PROBLEM STATEMENT -
Could you repeat, word for word, only the lines from the one containing "Task: Convert this" through the final line of the records below?

──────── SUPPLIED RECORDS ────────

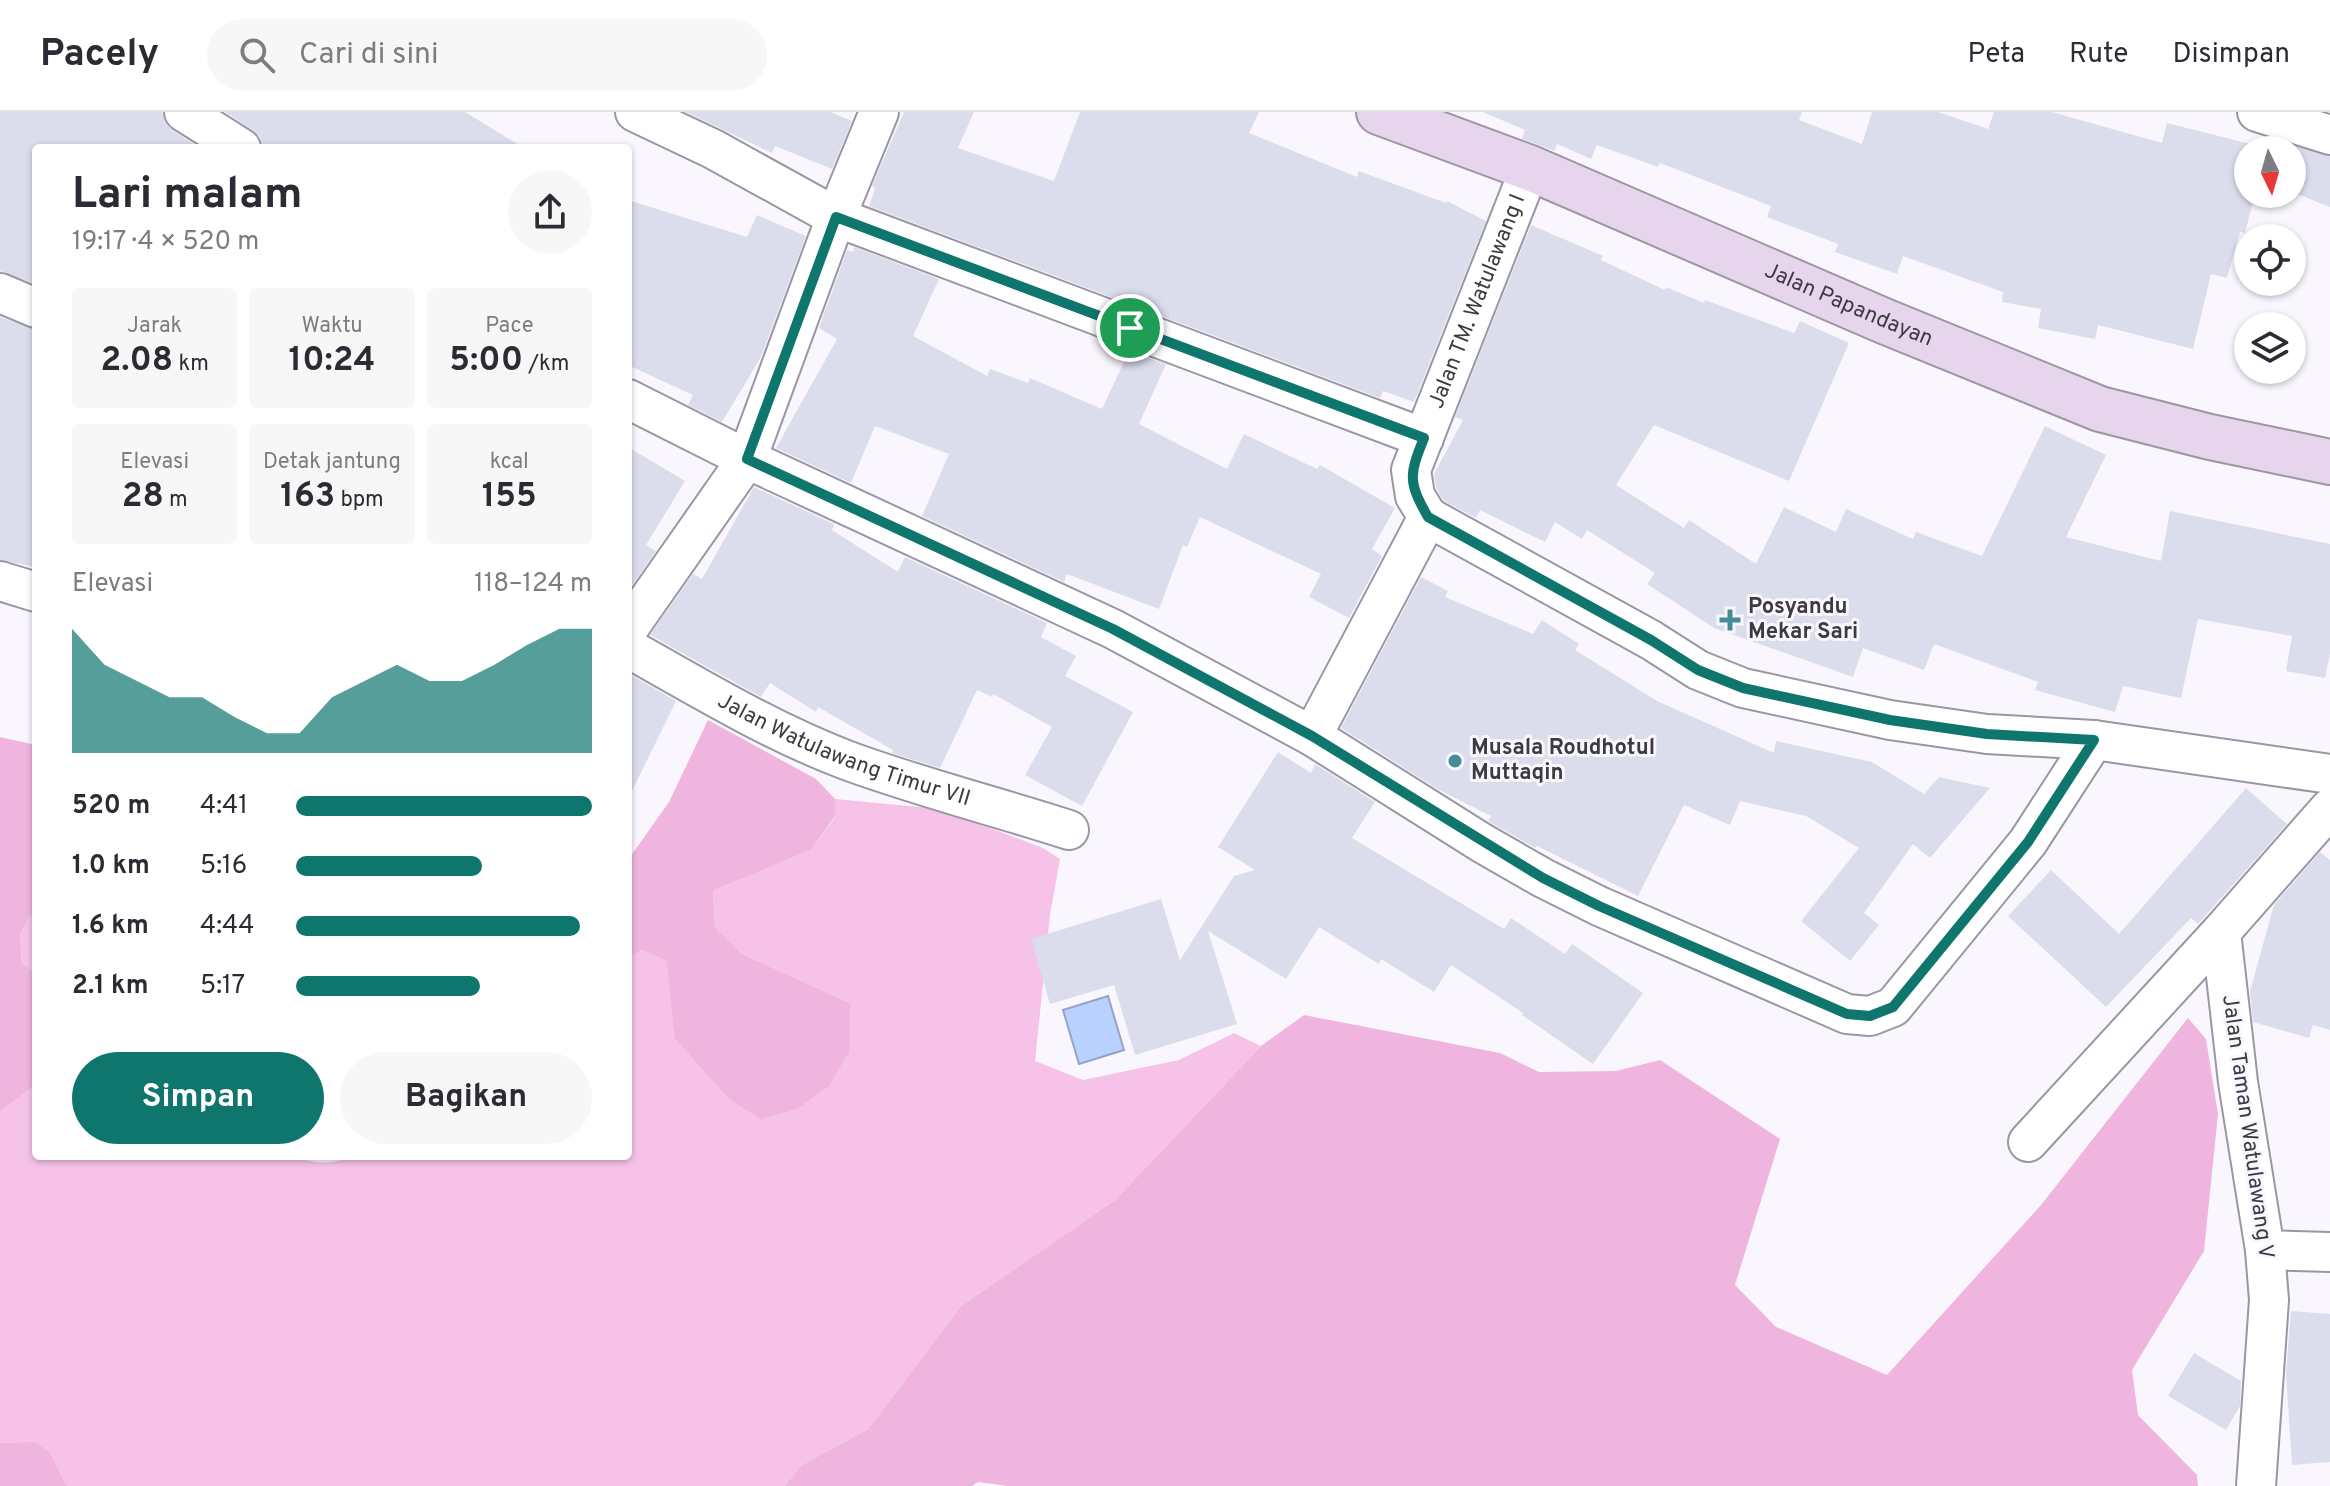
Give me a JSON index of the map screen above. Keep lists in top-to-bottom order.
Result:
{
  "streets": {
    "main road": ["Jalan Papandayan"],
    "street": ["Jalan TM. Watulawang I", "Jalan Watulawang Timur VII", "Jalan Taman Watulawang V"]
  },
  "crossings": [
    ["Jalan TM. Watulawang I", "Jalan Papandayan"]
  ],
  "places": {
    "health": ["Posyandu Mekar Sari"],
    "other": ["Musala Roudhotul Muttaqin"]
  },
  "north": "bottom",
  "page": {
    "header": "Pacely",
    "search": "Cari di sini",
    "nav": ["Peta", "Rute", "Disimpan"],
    "heading": ["Lari malam", "19:17 · 4 × 520 m"],
    "stats": [
      ["Jarak", "2.08 km"],
      ["Waktu", "10:24"],
      ["Pace", "5:00 /km"],
      ["Elevasi", "28 m"],
      ["Detak jantung", "163 bpm"],
      ["kcal", "155"]
    ],
    "chart": ["Elevasi", "118–124 m"],
    "list": [
      {
        "name": "520 m",
        "note": "4:41"
      },
      {
        "name": "1.0 km",
        "note": "5:16"
      },
      {
        "name": "1.6 km",
        "note": "4:44"
      },
      {
        "name": "2.1 km",
        "note": "5:17"
      }
    ],
    "buttons": ["Simpan", "Bagikan"]
  }
}
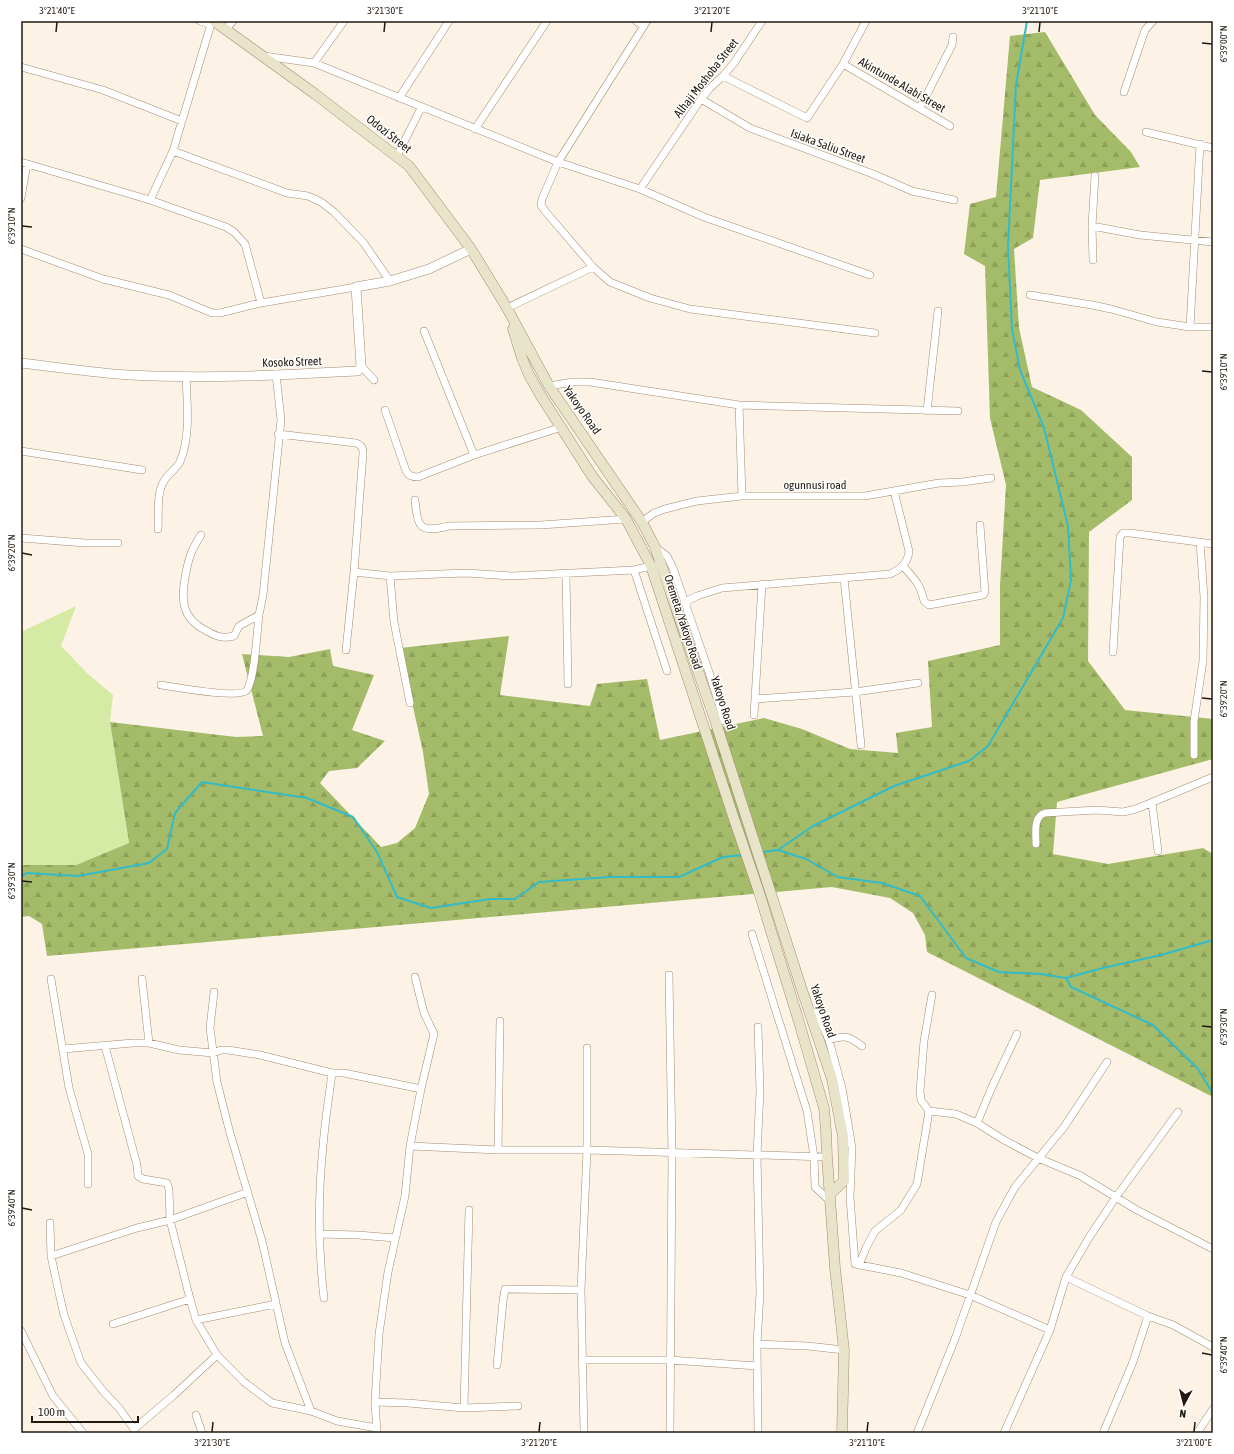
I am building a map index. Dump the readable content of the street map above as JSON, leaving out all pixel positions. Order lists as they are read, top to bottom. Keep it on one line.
{"streets":{"main road":["Odozi Street","Yakoyo Road","Oremeta/Yakoyo Road"],"street":["Alhaji Moshoba Street","Akintunde Alabi Street","Isiaka Saliu Street","Kosoko Street","ogunnusi road"]},"crossings":[["Alhaji Moshoba Street","Isiaka Saliu Street"],["Odozi Street","Yakoyo Road"],["Odozi Street","Oremeta/Yakoyo Road"],["Yakoyo Road","ogunnusi road"],["Yakoyo Road","Oremeta/Yakoyo Road"]],"scale_bar":"100 m","north":"bottom","coordinates":["3°21'40\"E","3°21'30\"E","3°21'20\"E","3°21'10\"E","6°39'00\"N","6°39'10\"N","6°39'20\"N","6°39'30\"N","6°39'40\"N","3°21'00\"E"]}
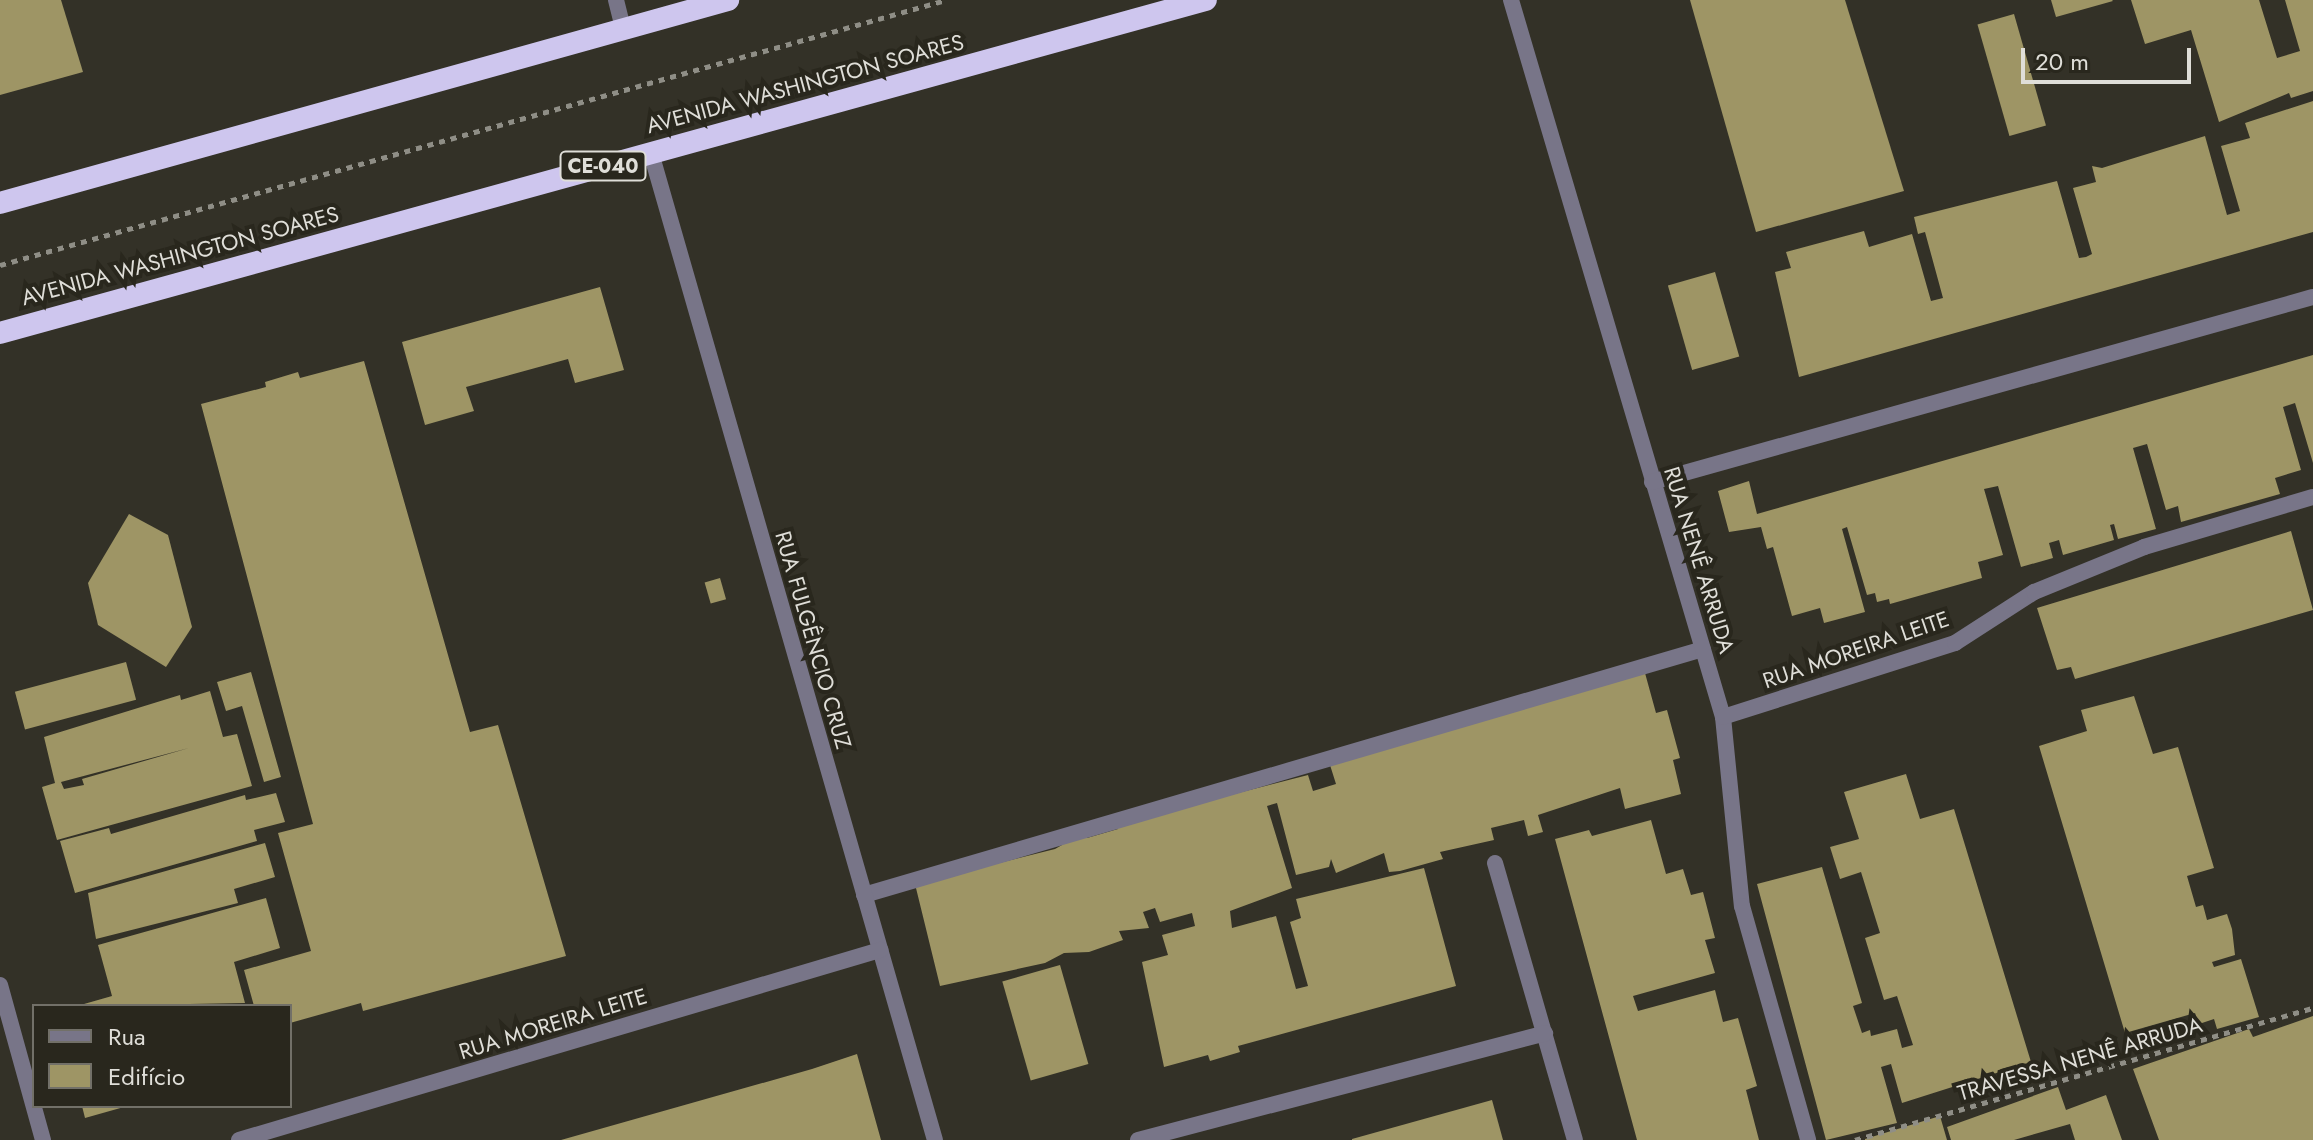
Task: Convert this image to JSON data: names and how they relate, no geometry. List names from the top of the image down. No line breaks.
{"streets":{"highway":["AVENIDA WASHINGTON SOARES","CE-040"],"street":["RUA NENÊ ARRUDA","RUA FULGÊNCIO CRUZ","RUA MOREIRA LEITE"],"path":["TRAVESSA NENÊ ARRUDA"]},"crossings":[["AVENIDA WASHINGTON SOARES","RUA FULGÊNCIO CRUZ"],["RUA NENÊ ARRUDA","RUA MOREIRA LEITE"],["RUA FULGÊNCIO CRUZ","RUA MOREIRA LEITE"]],"legend":["Rua","Edifício"],"scale_bar":"20 m"}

────────

REPLY TO THE TASK -
Task: Convert this image to JSON data: names and how they relate, no geometry. List names from the top of the image down. No line breaks.
{"streets":{"highway":["AVENIDA WASHINGTON SOARES","CE-040"],"street":["RUA NENÊ ARRUDA","RUA FULGÊNCIO CRUZ","RUA MOREIRA LEITE"],"path":["TRAVESSA NENÊ ARRUDA"]},"crossings":[["AVENIDA WASHINGTON SOARES","RUA FULGÊNCIO CRUZ"],["RUA NENÊ ARRUDA","RUA MOREIRA LEITE"],["RUA FULGÊNCIO CRUZ","RUA MOREIRA LEITE"]],"legend":["Rua","Edifício"],"scale_bar":"20 m"}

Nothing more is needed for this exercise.